A top-level architecture dictates how multiple components are deployed and communicate with each other. That could be, for example, EDA (Event Driven Architecture) or SOA (Service Oriented Architecture). Event Sourcing is not that. Instead, event sourcing is an application architecture pattern and, as any other design pattern, it intends to be a well documented approach to a specific common problem.

Applying event-sourcing to an entire system is actually considered an anti-pattern. It’s a way of creating a big monolith that is event-sourced internally.

It’s not a framework

We don’t build an event sourcing framework, the same way we don’t build a framework for any other design pattern.

Nevertheless, event sourcing implies persistence and that event store can be an isolated system that facilitates applying the pattern, but it’s not the pattern itself. Examples of popular storage systems used for this are Event Store and Apache Kafka.

It’s not CQRS

Event sourcing and CQRS (Command-Query Responsibility Segregation) have been applied closed together for several years now, but they are different patterns.

CQRS was originally documented as CQS (Command Query Separation) by Bertrand Meyer at 1988 in his book, Object-Oriented Software Construction, and it has been applied a lot since then.

Of course, by modelling state as events, it comes almost naturally that a different read path will be required. Customers woudn’t like to get back a sequence of events. Rather, they want a consistent state view of the information they are expecting. You may expect different read stores (caches, materialized views, etc) optimized for certain kinds of queries or spanning multiple bounded contexts.

It’s not asynchronous or eventual consistent

It has nothing to do with eventual consistency. The above script is storing events and each read is reading all the events in order to show the lastest state.

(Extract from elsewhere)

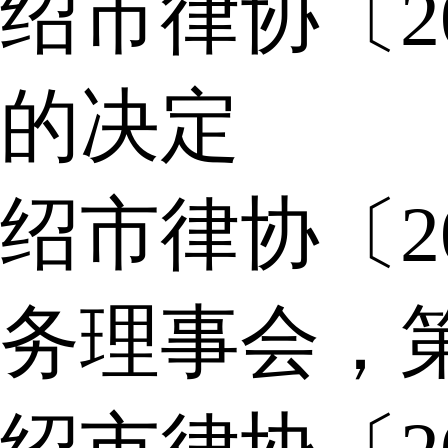
绍市律协〔2
的决定
绍市律协〔2
务理事会，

Instead of doing that synchronously, I could have done that by having a background task reading the events and updating the state somewhere else, and changing the read path to go to that place instead. That would make it eventual consistent. But we don’t have to build it that way.

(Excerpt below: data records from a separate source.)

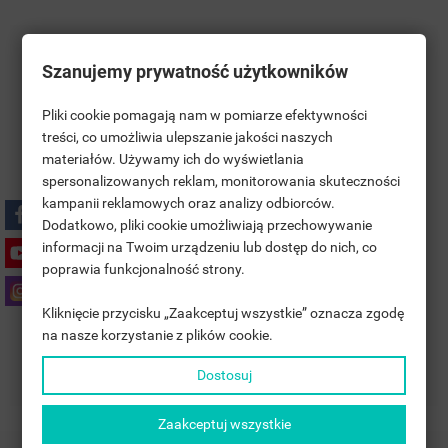
Darmowa Wysyłka na terenie Polski
Szanujemy prywatność użytkowników
Polski Producent
Pliki cookie pomagają nam w pomiarze efektywności
treści, co umożliwia ulepszanie jakości naszych
materiałów. Używamy ich do wyświetlania
((TITLE))
5 Lat GWARANCJI
ZALOGUJ SIĘ
spersonalizowanych reklam, monitorowania skuteczności
kampanii reklamowych oraz analizy odbiorców.
MOJE LISTY ŻYCZEŃ
((LABEL))
Dodatkowo, pliki cookie umożliwiają przechowywanie
MUSISZ BYĆ ZALOGOWANY BY ZAPISAĆ PRODUKTY NA
Polityka prywatności
informacji na Twoim urządzeniu lub dostęp do nich, co
SWOJEJ LIŚCIE ŻYCZEŃ.
poprawia funkcjonalność strony.
add_circle_outline
UTWÓRZ NOWĄ LISTĘ
Zasady dostawy
Kliknięcie przycisku „Zaakceptuj wszystkie” oznacza zgodę
((CANCELTEXT))
((LOGINTEXT))
na nasze korzystanie z plików cookie.
((CANCELTEXT))
((CREATETEXT))
Zasady zwrotu
Dostosuj
Zaakceptuj wszystkie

The most popular event sourced application in the world is Git. Git is fully synchronous and takes all the advantages of being event sourced, like doing temporal queries or going back and forth in time to cherry-pick code in different points in time, amongst other use-cases.

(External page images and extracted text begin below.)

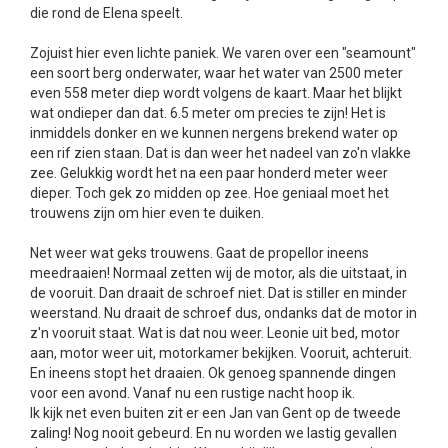
die rond de Elena speelt.
Zojuist hier even lichte paniek. We varen over een "seamount"
een soort berg onderwater, waar het water van 2500 meter
even 558 meter diep wordt volgens de kaart. Maar het blijkt
wat ondieper dan dat. 6.5 meter om precies te zijn! Het is
inmiddels donker en we kunnen nergens brekend water op
een rif zien staan. Dat is dan weer het nadeel van zo'n vlakke
zee. Gelukkig wordt het na een paar honderd meter weer
dieper. Toch gek zo midden op zee. Hoe geniaal moet het
trouwens zijn om hier even te duiken.
Net weer wat geks trouwens. Gaat de propellor ineens
meedraaien! Normaal zetten wij de motor, als die uitstaat, in
de vooruit. Dan draait de schroef niet. Dat is stiller en minder
weerstand. Nu draait de schroef dus, ondanks dat de motor in
z'n vooruit staat. Wat is dat nou weer. Leonie uit bed, motor
aan, motor weer uit, motorkamer bekijken. Vooruit, achteruit.
En ineens stopt het draaien. Ok genoeg spannende dingen
voor een avond. Vanaf nu een rustige nacht hoop ik.
Ik kijk net even buiten zit er een Jan van Gent op de tweede
zaling! Nog nooit gebeurd. En nu worden we lastig gevallen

It’s not storing everything that happened

Well, I know the script does that, but that was simply to keep brevity.

Unless we have a really small amount of events or a really big budget for storage, the state is not built out of every single event that ever existed. Associated to event-sourcing is the concept of doing snapshots or compaction, which allows one to be a bit more realistic on what to consider the “beginning of time”.

What to conclude from this?

Event Sourcing is being commonly mistaken with EDA (Event Driven Architecture) and all properties that are associated to it. Event sourcing is an application architecture pattern that does allow for better auditing, providing the ability of replaying the state or moving into a specific point in time and it does naturally imply a performance improvement on the write side simply because storing events in an append-only persistent store is really fast.

Event sourcing an entire system is a big mistake and considered an anti-pattern. It’s not an architecture by itself and it does not make applications communicate better, it just makes a single application more consistent and auditable by storing the facts of what happened instead of storing the current view.

It’s pretty much like when I lost my car keys and I replay in my head everything that happened until I find them again, and I do it synchronously and consistently, otherwise I would need to take the Bus.